**DATA TO PROCESS:**
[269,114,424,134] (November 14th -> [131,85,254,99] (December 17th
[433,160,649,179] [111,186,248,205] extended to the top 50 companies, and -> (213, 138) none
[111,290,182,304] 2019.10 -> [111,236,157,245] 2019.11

--

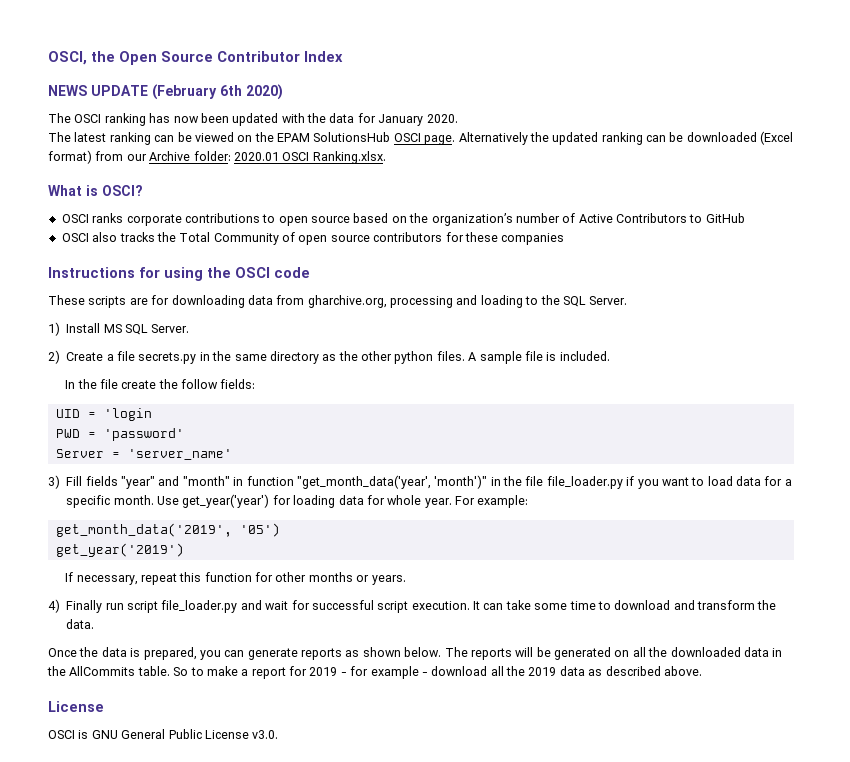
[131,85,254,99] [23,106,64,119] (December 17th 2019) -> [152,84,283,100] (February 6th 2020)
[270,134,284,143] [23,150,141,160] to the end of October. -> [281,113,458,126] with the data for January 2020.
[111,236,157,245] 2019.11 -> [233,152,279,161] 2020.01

...

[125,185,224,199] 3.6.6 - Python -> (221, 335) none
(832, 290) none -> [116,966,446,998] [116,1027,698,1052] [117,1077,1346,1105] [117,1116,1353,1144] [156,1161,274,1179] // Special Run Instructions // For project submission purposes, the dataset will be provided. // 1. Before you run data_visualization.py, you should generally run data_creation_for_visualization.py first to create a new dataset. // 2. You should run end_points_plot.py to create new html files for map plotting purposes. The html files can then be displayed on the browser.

**TASK TO CARRY OUT:**
The lines above from the one with "[125,185,224,199] 3.6.6 - Python" through the one with "(832, 290) none" are to be duplicated exactly, ends included, with nothing added.

**WRITTEN RESPONSE:**
[125,185,224,199] 3.6.6 - Python -> (221, 335) none
(832, 290) none -> [116,966,446,998] [116,1027,698,1052] [117,1077,1346,1105] [117,1116,1353,1144] [156,1161,274,1179] // Special Run Instructions // For project submission purposes, the dataset will be provided. // 1. Before you run data_visualization.py, you should generally run data_creation_for_visualization.py first to create a new dataset. // 2. You should run end_points_plot.py to create new html files for map plotting purposes. The html files can then be displayed on the browser.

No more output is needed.